Criminal charges were dismissed Thursday against a Wilkinsburg woman whose confrontation with a North Versailles police officer went viral.
Melanie Carter, who is African American, was arrested last February by Officer Christopher Kelly, who is white. Carter’s video of a portion of the incident leading to her arrest has been viewed more than 2 million times on Facebook, and she faced charges of disorderly conduct, defiant trespass and resisting arrest.
But Allegheny County Common Pleas Court Judge David Cashman granted a pre-trial motion to dismiss all three misdemeanor charges.
Carter is an activist and rapper whose stage name is Blak Rapp Madusa. The case received considerably more attention than most misdemeanor charges, not least because Carter chose to fight them. Her supporters said the case reflected racial bias.
In May, at the preliminary hearing, a magistrate threw out two of the original charges against Carter while holding three others for trial. In July, the ACLU and the Alliance for Police Accountability were among 15 civic groups who wrote to Allegheny County District Attorney Stephen Zappala demanding that the charges be dropped.
On Thursday, about 50 of Carter’s supporters – more than could fit in Cashman’s courtroom – joined her at the Allegheny County Courthouse. Prosecutors argued that Carter had engaged in disorderly conduct by swearing at Kelly; had refused his order to leave the premises; and had resisted arrest. (They said that while Kelly was attempting to handcuff Carter, he injured his finger badly enough to require surgery.)
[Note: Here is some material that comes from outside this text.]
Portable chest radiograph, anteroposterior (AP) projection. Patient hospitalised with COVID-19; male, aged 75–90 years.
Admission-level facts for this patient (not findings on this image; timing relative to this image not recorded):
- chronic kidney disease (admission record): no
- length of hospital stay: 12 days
But Carter’s attorney, Brett Grote, of the Abolitionist Law Center, successfully argued there was insufficient evidence to take the charges to trial. In dismissing the charges, Cashman called the confrontation between Carter and Kelly, which began inside the Phoenix Theatres North Versailles Stadium 18, “an unfortunate incident,” but offered no further comment.
Afterward Carter and her supporters gathered in the landmark building’s courtyard to celebrate. She identified her court victory as part of a larger struggle for racial justice.
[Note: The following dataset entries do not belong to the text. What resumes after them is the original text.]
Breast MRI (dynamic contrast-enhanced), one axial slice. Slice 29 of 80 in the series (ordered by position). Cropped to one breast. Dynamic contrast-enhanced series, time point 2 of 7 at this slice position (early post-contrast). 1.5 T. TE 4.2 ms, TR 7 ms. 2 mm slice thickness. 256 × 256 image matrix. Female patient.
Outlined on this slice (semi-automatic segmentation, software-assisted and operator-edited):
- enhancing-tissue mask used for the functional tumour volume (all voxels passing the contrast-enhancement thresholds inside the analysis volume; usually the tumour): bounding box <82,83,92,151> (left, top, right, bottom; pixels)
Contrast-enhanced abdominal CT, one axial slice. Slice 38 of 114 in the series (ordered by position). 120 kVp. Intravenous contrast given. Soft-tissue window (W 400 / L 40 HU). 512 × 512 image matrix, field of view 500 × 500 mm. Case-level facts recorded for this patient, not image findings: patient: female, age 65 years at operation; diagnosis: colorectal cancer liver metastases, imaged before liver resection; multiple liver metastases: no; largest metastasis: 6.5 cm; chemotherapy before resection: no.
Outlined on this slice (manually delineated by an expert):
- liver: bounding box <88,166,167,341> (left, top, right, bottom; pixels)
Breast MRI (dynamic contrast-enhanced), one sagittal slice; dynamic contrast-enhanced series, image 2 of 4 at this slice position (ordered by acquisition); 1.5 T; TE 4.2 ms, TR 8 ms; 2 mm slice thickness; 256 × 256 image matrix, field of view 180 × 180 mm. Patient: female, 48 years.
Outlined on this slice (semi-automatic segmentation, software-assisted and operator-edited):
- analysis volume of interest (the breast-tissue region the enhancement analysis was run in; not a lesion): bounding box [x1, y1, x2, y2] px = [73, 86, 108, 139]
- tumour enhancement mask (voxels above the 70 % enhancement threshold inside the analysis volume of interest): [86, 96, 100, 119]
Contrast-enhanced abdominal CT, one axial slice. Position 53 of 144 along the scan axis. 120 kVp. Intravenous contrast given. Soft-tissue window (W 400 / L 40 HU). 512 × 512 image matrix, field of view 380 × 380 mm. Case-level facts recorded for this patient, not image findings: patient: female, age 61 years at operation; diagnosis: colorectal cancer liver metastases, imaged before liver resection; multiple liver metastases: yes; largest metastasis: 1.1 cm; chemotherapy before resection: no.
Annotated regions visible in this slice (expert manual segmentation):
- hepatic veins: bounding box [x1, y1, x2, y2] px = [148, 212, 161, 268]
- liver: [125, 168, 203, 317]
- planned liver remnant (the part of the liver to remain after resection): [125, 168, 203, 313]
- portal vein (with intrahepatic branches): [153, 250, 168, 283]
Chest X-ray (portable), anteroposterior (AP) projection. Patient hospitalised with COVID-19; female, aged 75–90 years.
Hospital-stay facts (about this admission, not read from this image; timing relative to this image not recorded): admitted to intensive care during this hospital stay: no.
“Y’all showed up in solidarity, y’all packed that courthouse, y’all let ’em know that we’re not gonna back down, and we’re not gonna be silent about our pain. We did that today! We did that!” she said, to cheers.
Carter describes herself as an “artivist” whose daily life, art and social activism are all of a piece. Indeed, speaking of the February incident – which began when she verbally objected to Officer Kelly ejecting some African-American teenagers from the theater – she has said, “It was my duty to take my phone out and start recording.”
Speaking Thursday, she said, “We won today, and that means a lot for Allegheny County, that means a lot for Pennsylvania, and it means a lot for black women and girls in this community.”
Supporters cited protests on Carter’s behalf as one reason the charges were dismissed.
“This happened because of all of you,” said Miracle Jones, spokesperson for the Abolitionist Law Center, addressing Carter’s supporters. “Because all of you put pressure, you called, you showed up, a couple people drove all the way from Philly overnight to be here. This is something we need to do every single day.”
“This was obviously about protecting black women, and what happens when you protect women of color,” said activist Nicky Jo Dawson.
In February, Carter and a friend had driven to the North Versailles movie theater to pick up the friend’s children. Inside the building, they saw Kelly ejecting some African-American teenagers from the space, which doubles as an arcade.
Carter verbally criticized Kelly, who ordered her to leave. She did so, but the confrontation continued outside. A 90-second video captured by Carter on her cell phone went viral. It included a theater manager saying that the girls were “behaving like animals” and Kelly’s ordering Carter to leave. Kelly then approached Carter; the video seems to reflect a physical struggle, during which Kelly took Carter to the ground and handcuffed her. (The theater manager was later fired.)
One moment in the video seemed especially to interest Cashman: Kelly, having followed Carter out of the theater after ejecting her, produces a cigarette and approaches her to ask for a light.
“Don’t you find it unusual that you would remove somebody and then go up and ask them for a light for your cigarette?” Cashman asked prosecutors.
Carter acknowledged that she was surprised by Cashman’s dismissal of the charges. “I expected him not to care, and he did,” she said. “And he served justice today, and so I’m honored and privileged to be one of the ones who won. We don’t often win these cases.”